Work to do.
1. Translate this sentence from the kdump patch description below into Spanish: "This patchset introduces a generic crash hot un/plug handler that registers with the CPU and memory notifiers."
2. According to the kdump patch description below, to which udev rule file should the new lines be added as the first lines?
3. Continue the kdump patch description below with a few more sentences, picking up right after its final sentence.
═════ Selected extract
2022-10-31 20:31:57

by Eric DeVolder

[permalink] [raw]
Subject: [PATCH v13 0/7] crash: Kernel handling of CPU and memory hot un/plug

When the kdump service is loaded, if a CPU or memory is hot
un/plugged, the crash elfcorehdr, which describes the CPUs
and memory in the system, must also be updated, else the resulting
vmcore is inaccurate (eg. missing either CPU context or memory
regions).

The current solution utilizes udev to initiate an unload-then-reload
of the kdump image (eg. kernel, initrd, boot_params, puratory and
elfcorehdr) by the userspace kexec utility. In previous posts I have
outlined the significant performance problems related to offloading
this activity to userspace.

This patchset introduces a generic crash hot un/plug handler that
registers with the CPU and memory notifiers. Upon CPU or memory
changes, this generic handler is invoked and performs important
housekeeping, for example obtaining the appropriate lock, and then
invokes an architecture specific handler to do the appropriate
updates.

In the case of x86_64, the arch specific handler generates a new
elfcorehdr, and overwrites the old one in memory; thus no
involvement with userspace needed.

To realize the benefits/test this patchset, one must make a couple
of minor changes to userspace:

- Prevent udev from updating kdump crash kernel on hot un/plug changes.
Add the following as the first lines to the RHEL udev rule file
/usr/lib/udev/rules.d/98-kexec.rules:

# The kernel handles updates to crash elfcorehdr for cpu and memory changes
SUBSYSTEM=="cpu", ATTRS{crash_hotplug}=="1", GOTO="kdump_reload_end"
SUBSYSTEM=="memory", ATTRS{crash_hotplug}=="1", GOTO="kdump_reload_end"

These lines will cause cpu and memory hot un/plug events to be
skipped within this rule file, with this changset applied.

- Change to the kexec_file_load for loading the kdump kernel:
Eg. on RHEL: in /usr/bin/kdumpctl, change to:
standard_kexec_args="-p -d -s"
which adds the -s to select kexec_file_load syscall.

This kernel patchset also supports kexec_load() with a modified kexec
userspace utility. A working changeset to the kexec userspace utility
is posted to the kexec-tools mailing list here:

http://lists.infradead.org/pipermail/kexec/2022-October/026032.html

To use the kexec-tools patch, apply, build and install kexec-tools,
then change the kdumpctl's standard_kexec_args to replace the -s with
--hotplug. The removal of -s reverts to the kexec_load syscall and
the addition of --hotplug invokes the changes put forth in the
kexec-tools patch.
══════════
═════ Record excerpts
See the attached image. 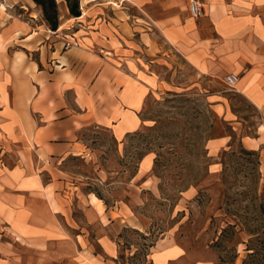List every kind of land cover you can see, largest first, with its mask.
══════════
═════ Record excerpts
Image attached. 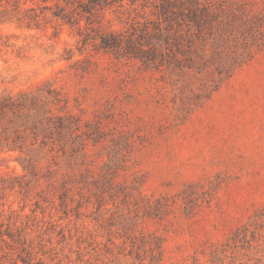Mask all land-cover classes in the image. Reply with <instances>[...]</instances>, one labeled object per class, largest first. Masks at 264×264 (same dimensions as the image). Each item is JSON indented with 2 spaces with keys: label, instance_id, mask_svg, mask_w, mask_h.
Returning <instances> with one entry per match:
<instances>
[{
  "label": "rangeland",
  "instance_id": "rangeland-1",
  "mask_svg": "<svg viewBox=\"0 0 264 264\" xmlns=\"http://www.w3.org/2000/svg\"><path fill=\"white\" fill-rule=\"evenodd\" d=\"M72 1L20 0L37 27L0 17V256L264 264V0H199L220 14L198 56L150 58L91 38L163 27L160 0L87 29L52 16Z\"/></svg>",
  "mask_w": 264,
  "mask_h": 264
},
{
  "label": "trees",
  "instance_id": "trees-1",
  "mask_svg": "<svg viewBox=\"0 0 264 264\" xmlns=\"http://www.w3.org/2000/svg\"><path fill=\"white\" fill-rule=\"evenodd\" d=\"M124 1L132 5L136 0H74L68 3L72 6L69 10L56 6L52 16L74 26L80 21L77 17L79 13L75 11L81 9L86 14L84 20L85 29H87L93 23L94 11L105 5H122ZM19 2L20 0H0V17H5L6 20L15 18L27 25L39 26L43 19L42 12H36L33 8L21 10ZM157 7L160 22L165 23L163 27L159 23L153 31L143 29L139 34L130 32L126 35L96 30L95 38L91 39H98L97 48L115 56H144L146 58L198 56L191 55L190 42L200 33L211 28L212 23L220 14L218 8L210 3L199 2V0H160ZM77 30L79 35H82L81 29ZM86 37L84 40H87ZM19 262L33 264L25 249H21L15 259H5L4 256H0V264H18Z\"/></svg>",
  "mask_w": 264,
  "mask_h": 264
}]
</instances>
══════════
Per-task outputs.
1. Este conjunto de parches introduce un manejador genérico de conexión y desconexión en caliente para crash que se registra en los notificadores de CPU y de memoria.

2. /usr/lib/udev/rules.d/98-kexec.rules

3.
Regards,
eric
---
v13: 31oct2022
- Rebased onto 6.1.0-rc3, which means converting to use the new
kexec_trylock() away from mutex_lock(kexec_mutex).
- Moved arch_un/map_crash_pages() into kexec.h and default
implementation using k/unmap_local_pages().
- Changed more #ifdef's into IS_ENABLED()
- Changed CRASH_MAX_MEMORY_RANGES to 8192 from 32768, and it moved
into x86 crash.c as #define rather Kconfig item, per Boris.
- Check number of Phdrs against PN_XNUM, max possible.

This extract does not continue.